Matrix inverse in numpy/python not giving correct matrix?

Question

I have a nxn matrix C and use inv from numpy.linalg to take the inverse to get Cinverse. My Cmatrix has elements of order 10**4 but my Cinverse matrix has elements of order 10**12 and higher (not sure if thats correct). When I do numpyp.dot(C,Cinverse), I do not get the identity matrix. Why is this?

I have a vector x which I multiply by itself to get a matrix.

x=array([ 121.41191662,   74.22830468,   73.23156336,   75.48354975,
     79.89580817])
c=np.outer(xvector,xvector)

this is a 5x5 matrix.

then I get its inverse by

from numpy.linalg import inv
cinverse=inv(c)

then I want to see if I can get identity matrix back.

identity=np.dot(C00,C00inv)

However, I do not get the identity matrix. cinverse has very large matrix elements around 10**13 and higher while c has matrix elements around 10,000.

Answer 1

The outer product of two vectors (be they the same or not) is not invertible. Since it is just a stack of scaled copies of the same vector its rank is one. Rank defective matrices cannot be inverted.
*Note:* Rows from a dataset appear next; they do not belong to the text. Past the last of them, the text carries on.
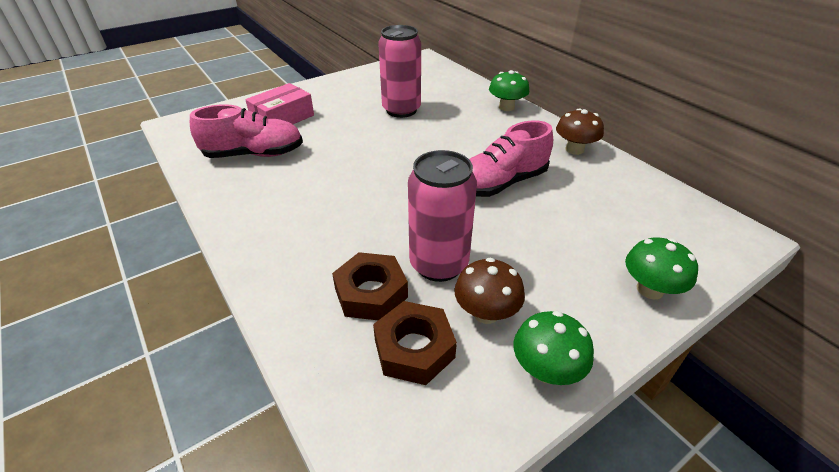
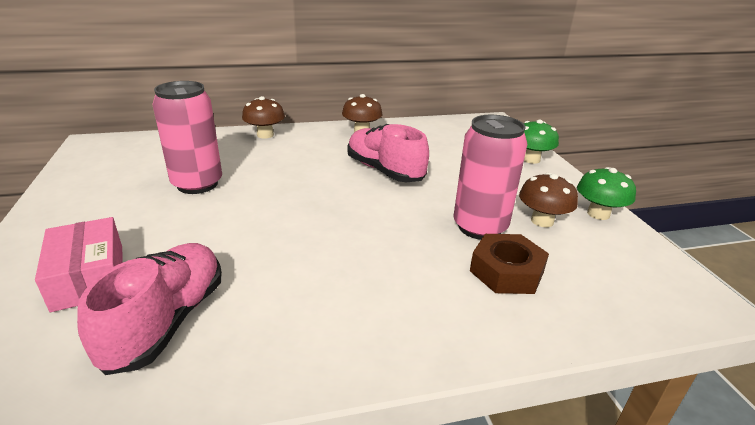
camera: 70 degrees left, 10 degrees down
(414, 348) = (577, 263): brown nut -> none
(501, 183) = (384, 171): pink shoe -> pink shoe turned 150 degrees clockwise
(506, 107) = (265, 135): green mushroom -> brown mushroom

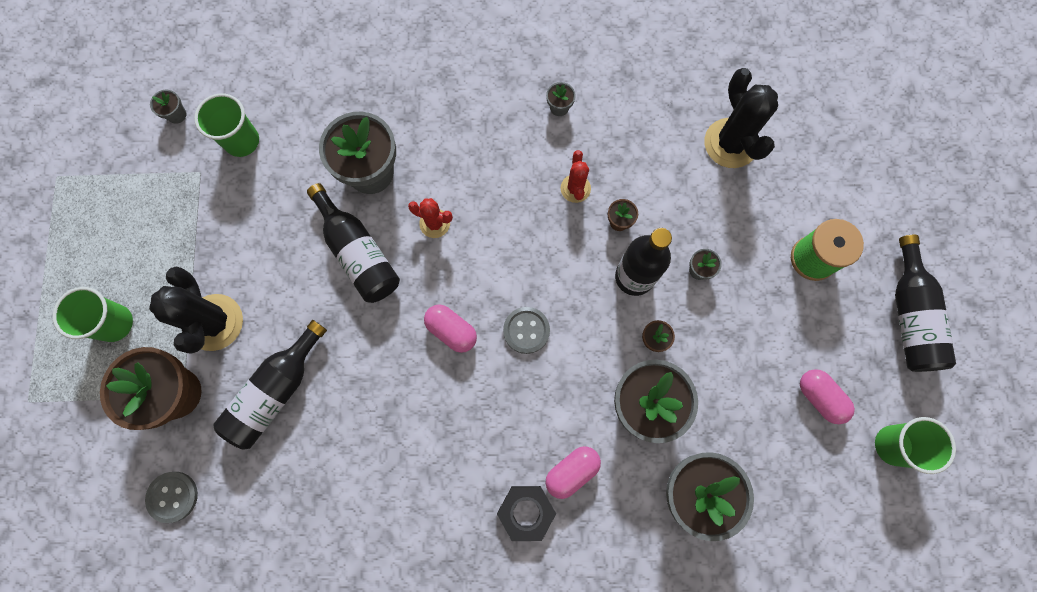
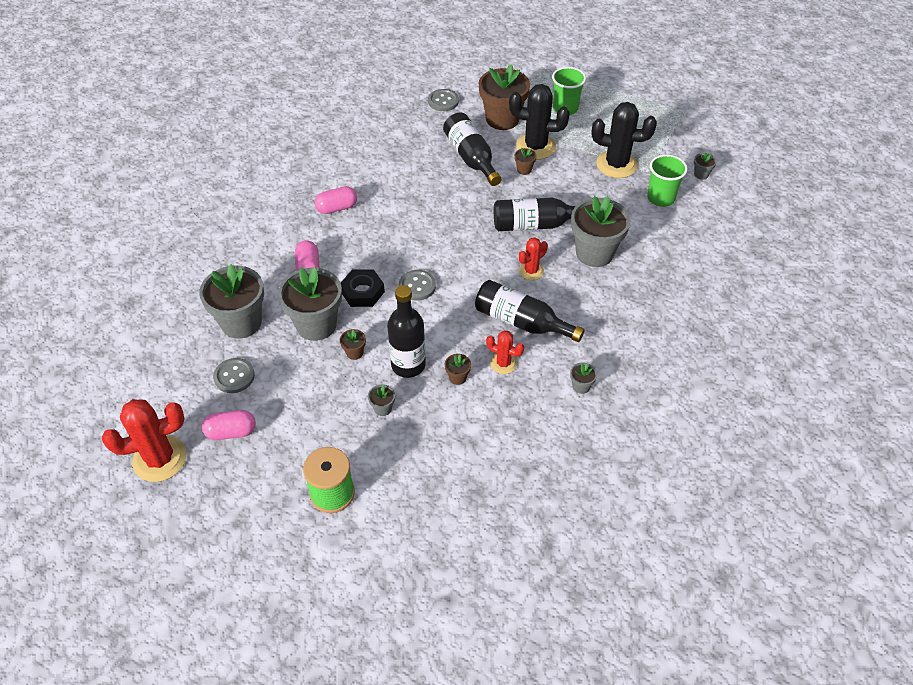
camera: 120 degrees right, 25 degrees down
(267, 314) = (524, 170): none -> brown flower pot
(451, 331) = (447, 248): pink capsule -> pink capsule (337, 208)
(526, 512) = (305, 236): black nut -> black nut (362, 292)
(730, 143) = (472, 492): black cactus -> black cactus (616, 164)
(760, 444) = (234, 376): none -> grey button
(893, 445) = (160, 459): green cup -> red cactus
(910, 316) = (233, 536): black bottle -> black bottle (521, 322)

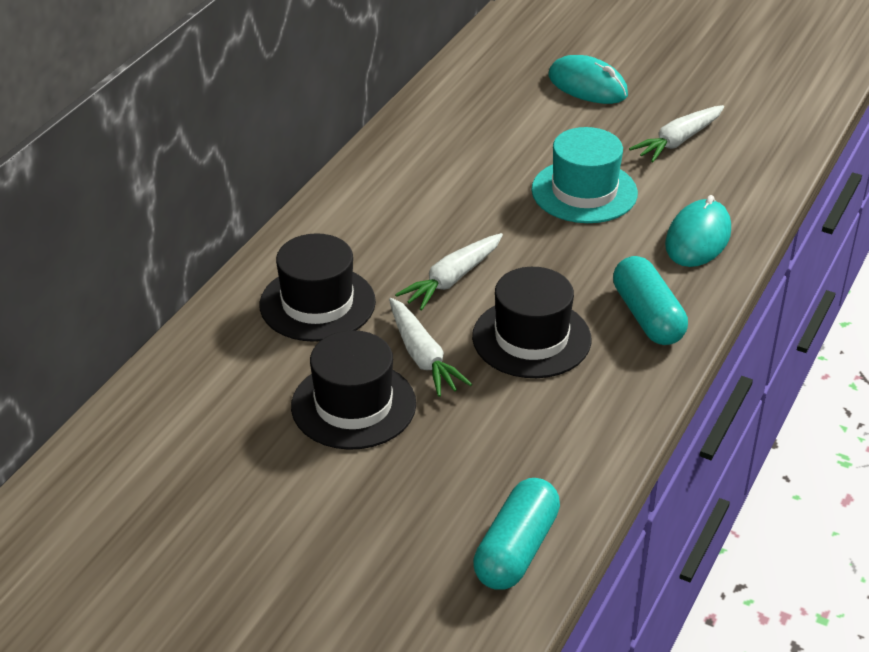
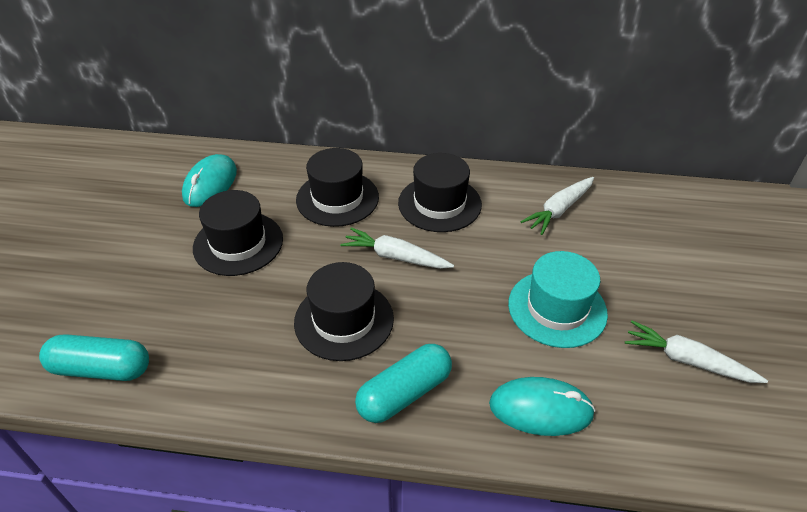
camera: 70 degrees right, 5 degrees up
(380, 224) = (439, 203): none -> black hat
(422, 356) = (300, 264): white carrot -> white carrot (559, 210)
(587, 86) = (718, 274): turquoise mouse -> turquoise mouse (210, 184)

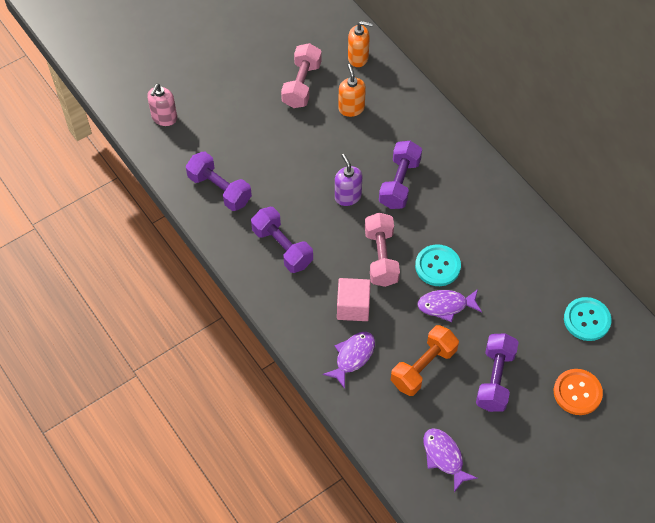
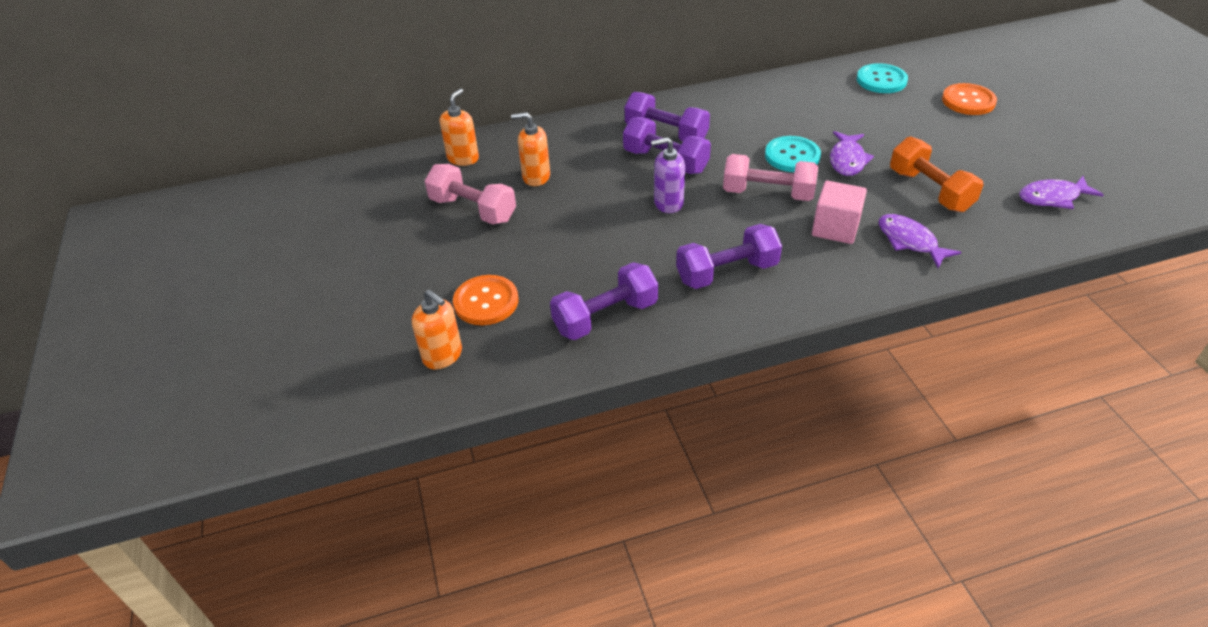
camera: 70 degrees left, 15 degrees down
(164, 118) = (443, 355): pink soap dispenser -> orange soap dispenser
(214, 123) = (486, 302): none -> orange button
(495, 379) = (949, 146): purple dumbbell -> purple dumbbell (666, 133)

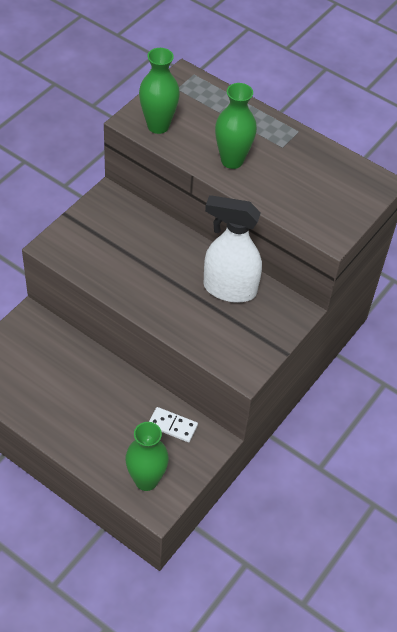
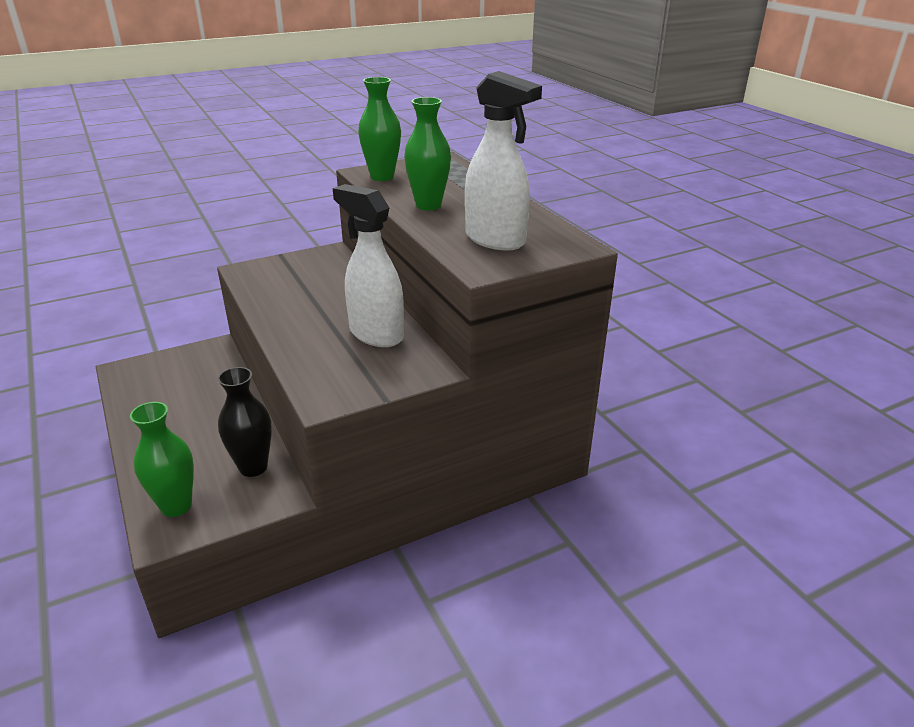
camera: 30 degrees right, 20 degrees down
(172, 426) = (253, 467): white domino -> black vase
(318, 195) = (495, 240): none -> white spray bottle

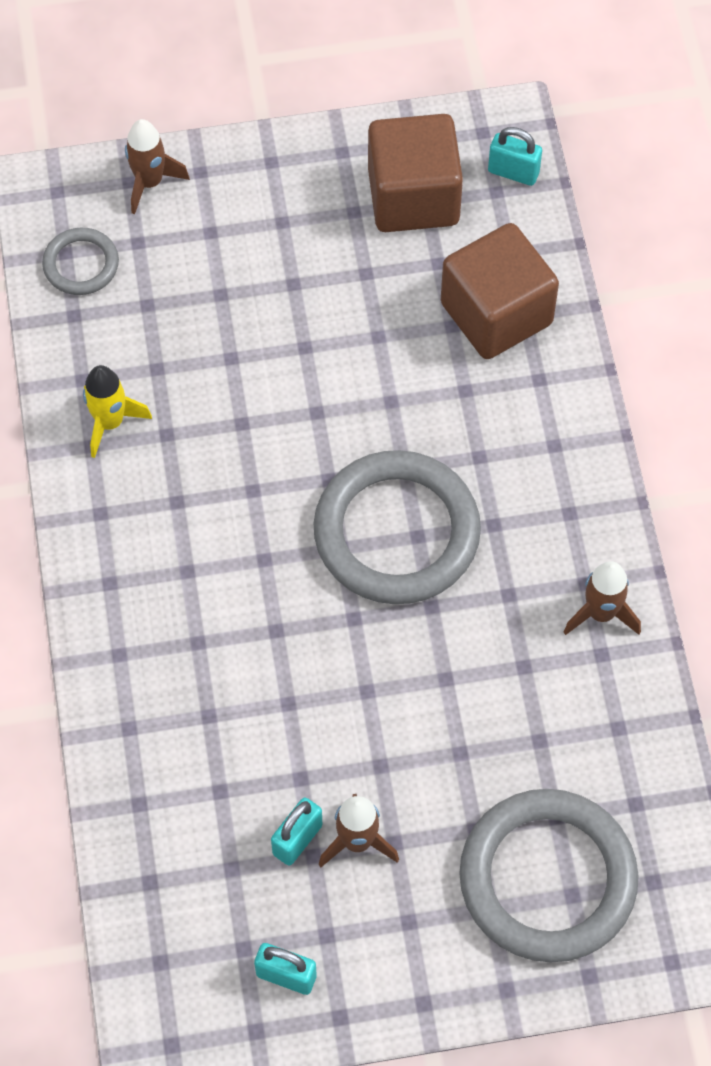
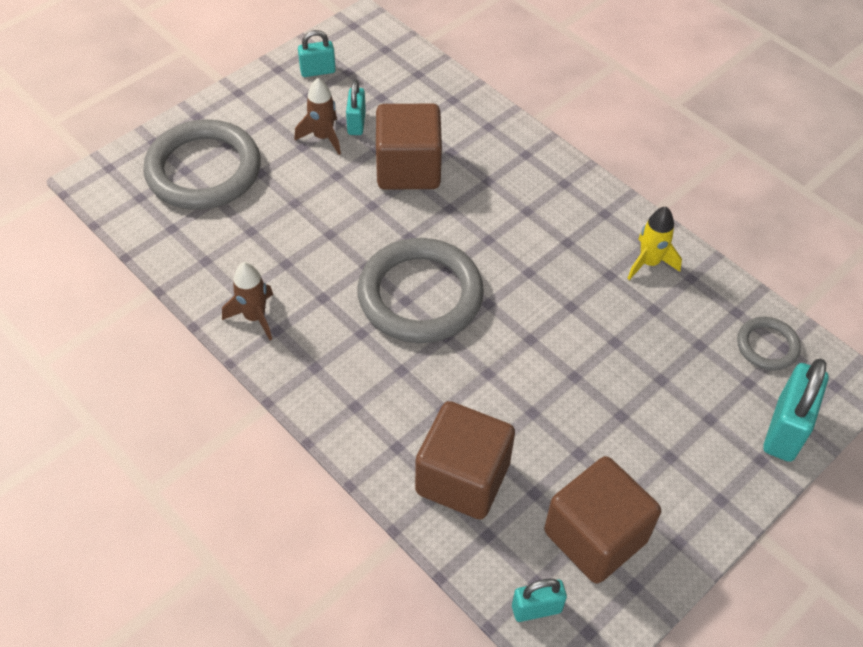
camera: 145 degrees right, 10 degrees down
(149, 182) = (785, 429): brown rocket -> turquoise padlock
(283, 720) = (408, 168): none -> brown cube

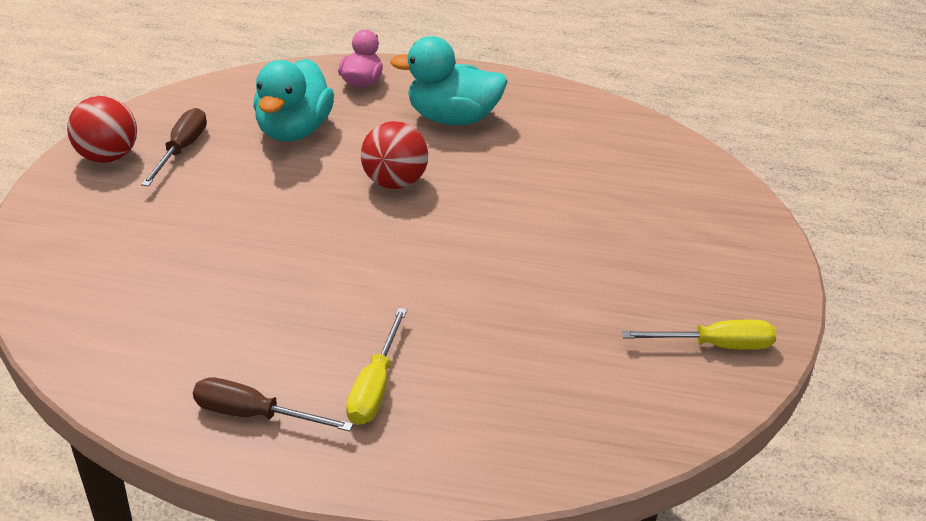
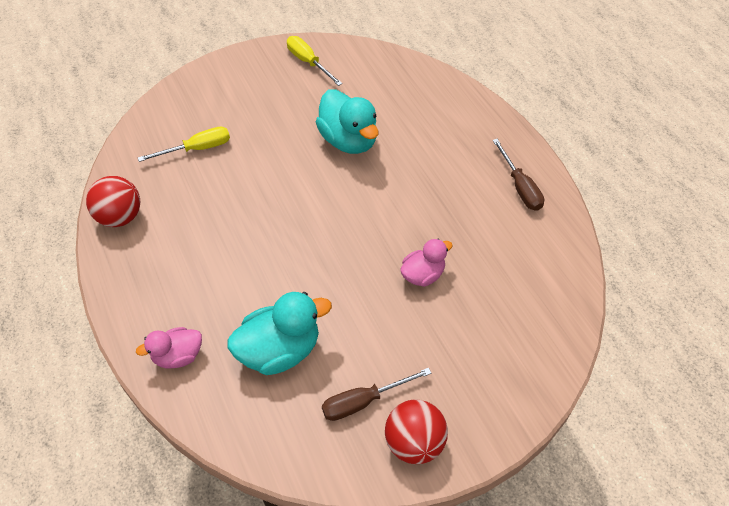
camera: 125 degrees left, 15 degrees up
(249, 253) = (423, 275): none -> pink duck
(375, 386) = (457, 157): yellow screwdriver -> yellow screwdriver (197, 149)
(394, 182) = (290, 252): red ball -> red ball (120, 217)
(452, 118) = (187, 268): turquoise duck -> turquoise duck (349, 140)

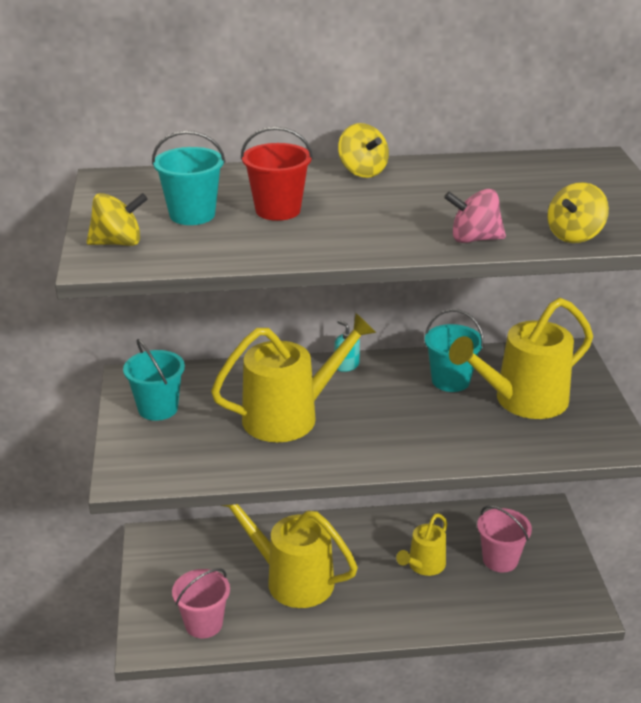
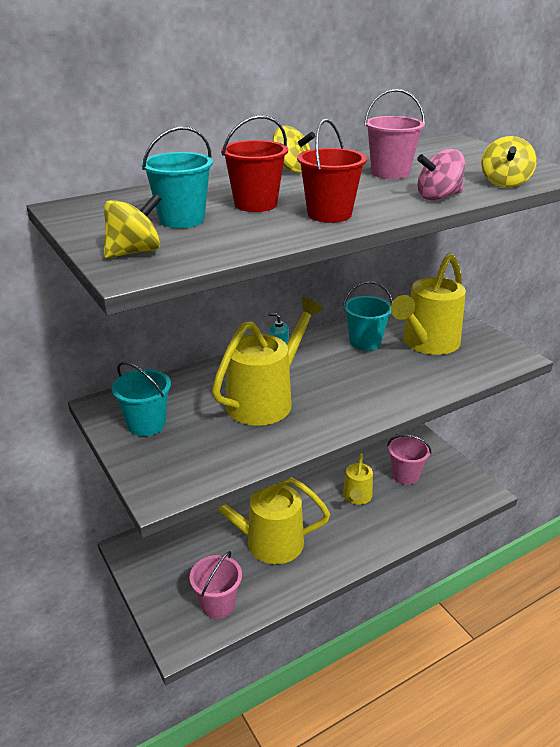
camera: 25 degrees left, 0 degrees up
(335, 238) = (329, 214): none -> red bucket
(462, 196) = (390, 173): none -> pink bucket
I'm surprised that numpy is not raising an exception or at least giving a warning.

Answer 2

So here is some code that generates the inverse matrix, and I will comment about it afterwards.

import numpy as np
x = np.random.rand(5,5)*10000 # makes a 5x5 matrix with elements around 10000
xin = np.linalg.inv(x)
iden = np.dot(x,xinv)

Now the first line of your iden matrix probably looks something like this: [ 1.00000000e+00, -2.05382445e-16, -5.61067365e-16, 1.99719718e-15, -2.12322957e-16] . Notice that the first element is exactly 1, as it should be, but there others are not exactly 0, however they are essentially zero and should be regarded as zero according to machine precision.